Старуха долго молчала, потом затрясла головой:
– Нет, добрый господин, ничего такого не припомню…
В других домах повторился примерно тот же диалог. Никто ничего не видел, не замечал, не помнил. Дан обошел половину деревни – бесполезно. Перепуганные женщины, дети, жмущиеся к матерям, дрожащие старики. И везде один и тот же страх: скоро Кильхен встанет из гроба, и Ребедорфу придет конец.
Распрощавшись с очередной крестьянкой, Дан вдруг сообразил: ни в одном доме он не видел мужчину. Он не разбирался в деревенской жизни – может, они, конечно, все были заняты какой-то работой. Но какой? Середина осени, урожай давно собран. В лес за дровами ушли? Все сразу?
– Где мужчины? – спросил он в следующем доме.
Хозяйка опустила глаза:
– Возле часовни…
Дану это очень не понравилось. Оставалось надеяться, что еще не поздно…
Часовня стояла на окраине Ребедорфа. Возле входа собралась толпа мужиков с топорами и вилами. Люди тихо переговаривались, спорили о чем-то, подталкивали друг друга. Худощавый остроносый парень за забором тщательно укладывал в кучу ветки и солому, собирая кострище.
– Именем Господа, отвечайте: что здесь происходит? – повелительно спросил Дан.
Крестьяне угрюмо молчали.
– Что происходит? – Дан повысил голос. – Ты! – Он указал на остроносого. – Говори!
– Вервольфа жечь будем, – насупился парень.
– И ты нам не указ! – подхватил пожилой мужчина в грязной рубахе.
Люди осмелели, из толпы раздались еще голоса:
– Ты уедешь, добрый господин, а нам здесь жить!
– И оборотень детишек пожрет!
– Уйди лучше! Не мешай!
– Я не позволю вам лишить несчастную христианского упокоения, – спокойно ответил Дан.
– А мы тебя не спросим, – из толпы выступил высокий парень. Поигрывая топором, остановился напротив Дана. – Уйди, святоша, пока цел.
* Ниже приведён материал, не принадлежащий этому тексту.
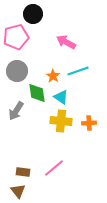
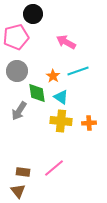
gray arrow: moved 3 px right
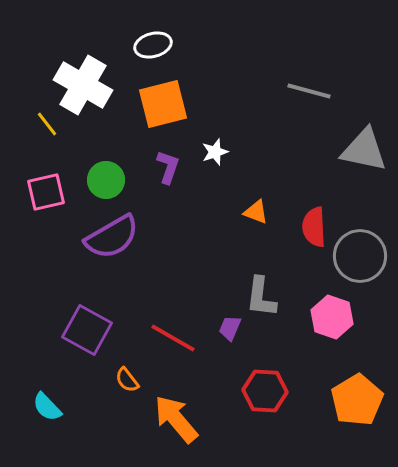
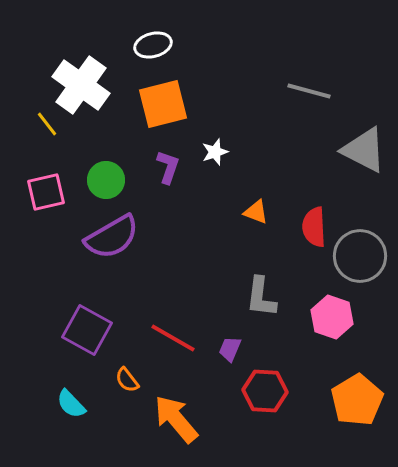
white cross: moved 2 px left; rotated 6 degrees clockwise
gray triangle: rotated 15 degrees clockwise
purple trapezoid: moved 21 px down
cyan semicircle: moved 24 px right, 3 px up
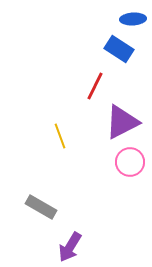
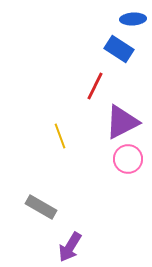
pink circle: moved 2 px left, 3 px up
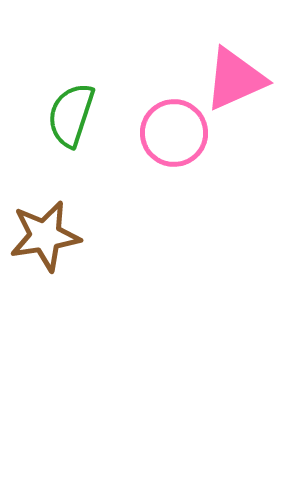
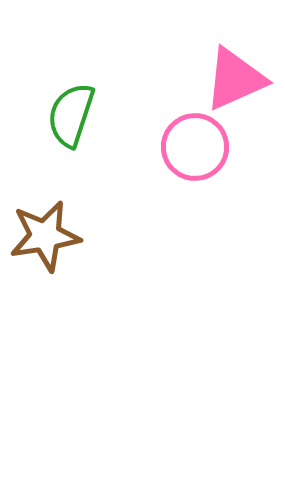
pink circle: moved 21 px right, 14 px down
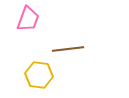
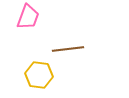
pink trapezoid: moved 2 px up
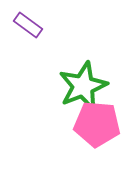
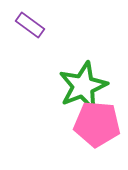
purple rectangle: moved 2 px right
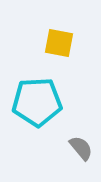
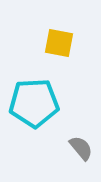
cyan pentagon: moved 3 px left, 1 px down
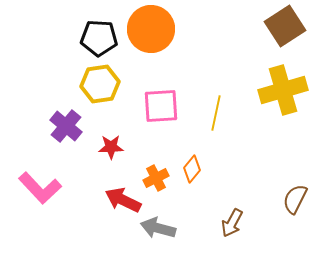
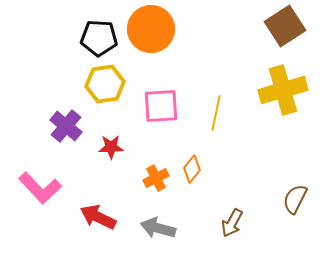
yellow hexagon: moved 5 px right
red arrow: moved 25 px left, 17 px down
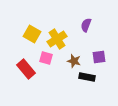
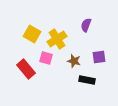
black rectangle: moved 3 px down
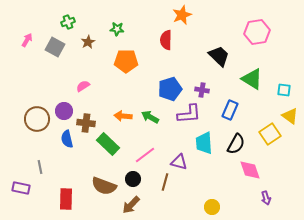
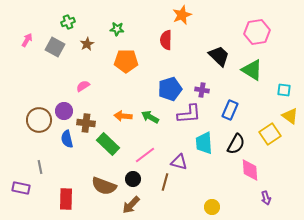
brown star: moved 1 px left, 2 px down
green triangle: moved 9 px up
brown circle: moved 2 px right, 1 px down
pink diamond: rotated 15 degrees clockwise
– Не дам! – истерический вопль. Из часовни вышел Одо, встал у входа, растопырил руки: – Не дам жечь! Кильхен не вервольф! Добрый господин, защитите мою девочку!
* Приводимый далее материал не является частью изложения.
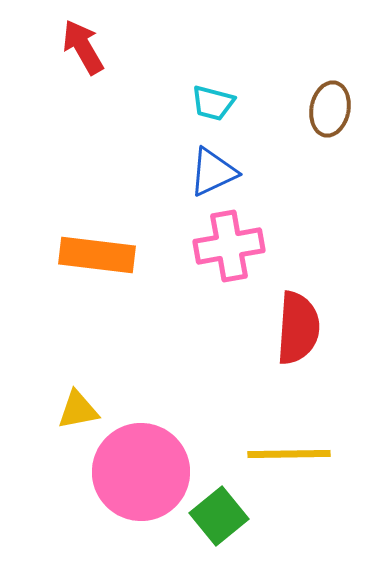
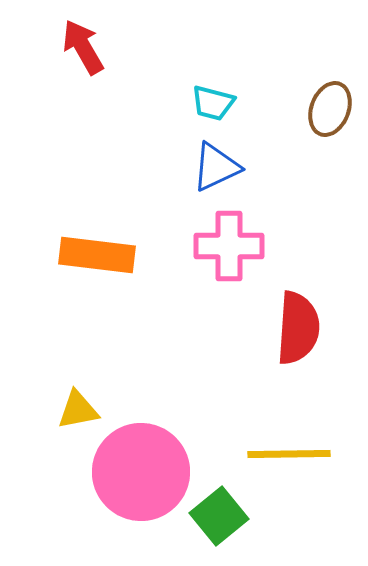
brown ellipse: rotated 10 degrees clockwise
blue triangle: moved 3 px right, 5 px up
pink cross: rotated 10 degrees clockwise
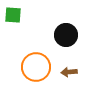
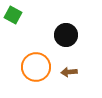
green square: rotated 24 degrees clockwise
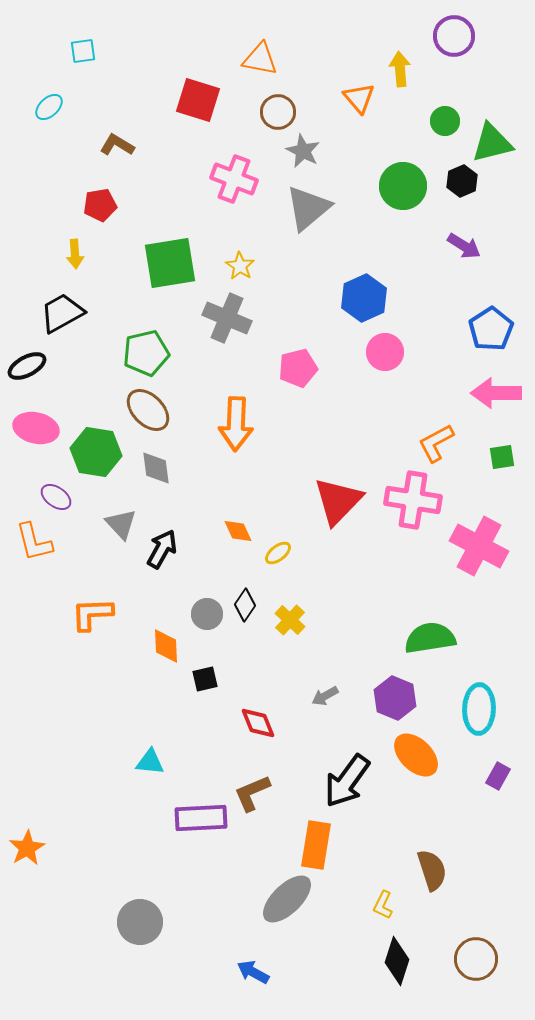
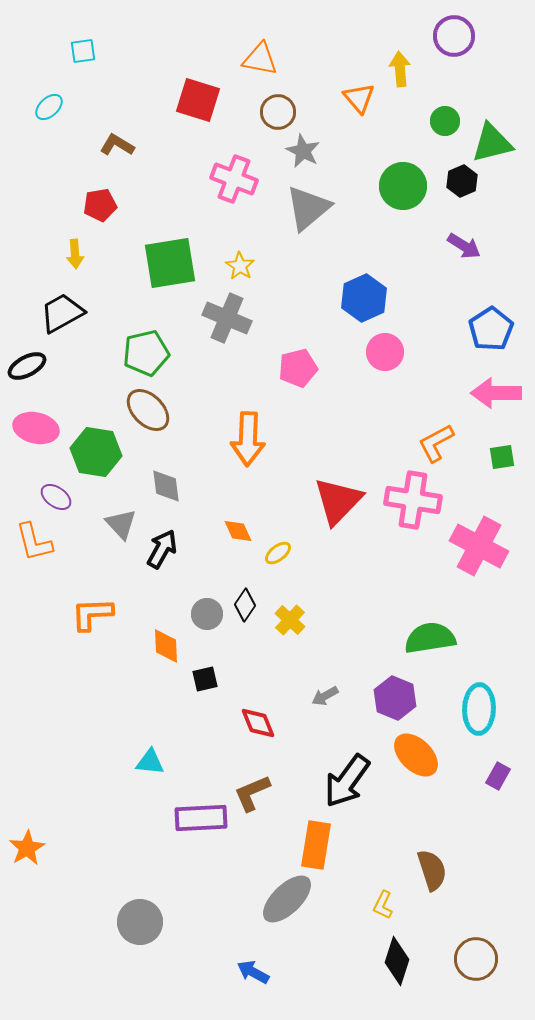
orange arrow at (236, 424): moved 12 px right, 15 px down
gray diamond at (156, 468): moved 10 px right, 18 px down
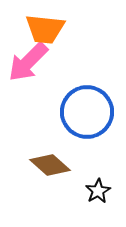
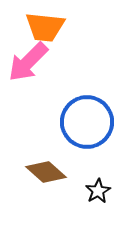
orange trapezoid: moved 2 px up
blue circle: moved 10 px down
brown diamond: moved 4 px left, 7 px down
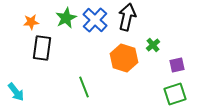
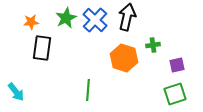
green cross: rotated 32 degrees clockwise
green line: moved 4 px right, 3 px down; rotated 25 degrees clockwise
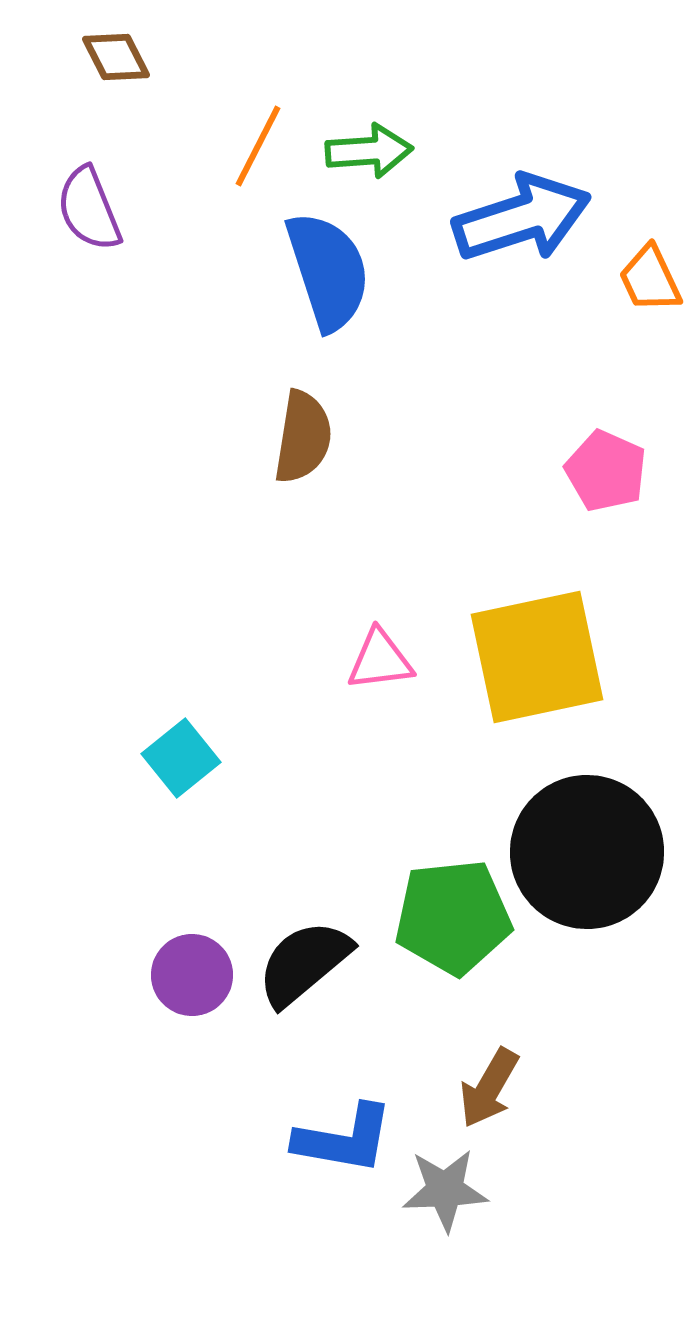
– Пошел! – Двое крестьян оттащили старосту, швырнули с крыльца.
– Вы оскверняете дом Божий! – орал Дан. – Именем Господа, остановитесь!
Но обезумевшую от страха толпу уже не останавливала ни мысль о боге, ни присутствие человека из инквизиции. Остроносый парень вытащил из-за пазухи кремень, наложил на него кусочек трута, ударил кованым кресалом. Сноп синеватых искр упал на солому, рассыпался огненной дорожкой, перекинулся на ветки. Вскоре костер запылал.
– Готово!
Четверо мужчин вбежали в часовню, вытащили искалеченный труп в белом платье, понесли к кострищу.
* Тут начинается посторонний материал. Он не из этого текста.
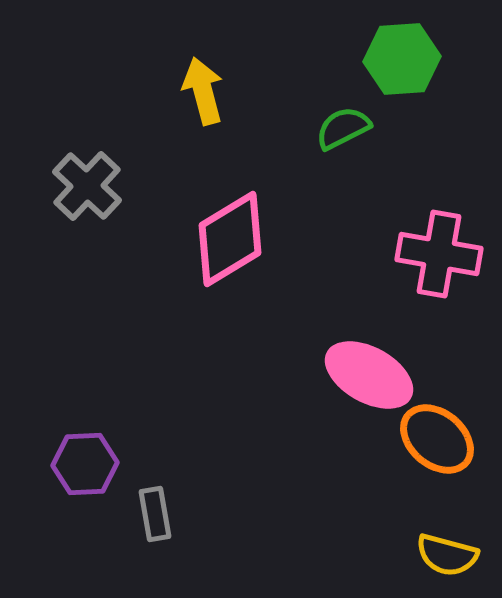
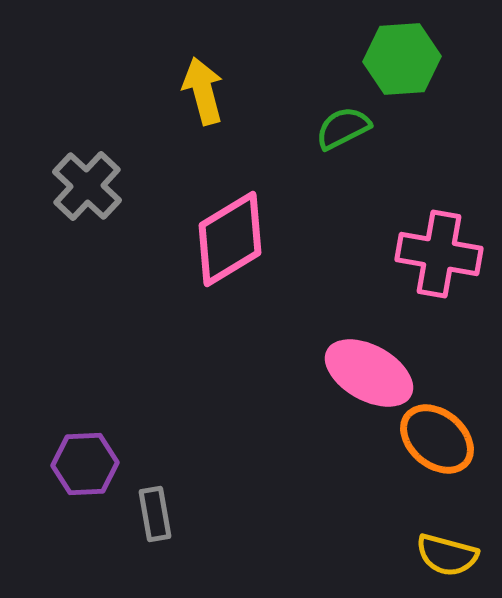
pink ellipse: moved 2 px up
Дан точно знал: этого допускать нельзя. Просто нельзя. Он, представитель церковной власти, обязан остановить самоуправство и как-то унять истерику. Иначе завтра сюда придет отряд ближних, и самим бунтовщикам не поздоровится. Обнажив меч, он встал перед костром.
– Именем Господа, в последний раз приказываю остановиться.
Его обступили со всех сторон. Один крестьянин поднял топор, другой нацелился вилами в грудь. Дан выставил перед собой меч, понимая, что находится на волоске от гибели. Сейчас прозвучит вечное «Бей!» – и его просто растерзают на куски.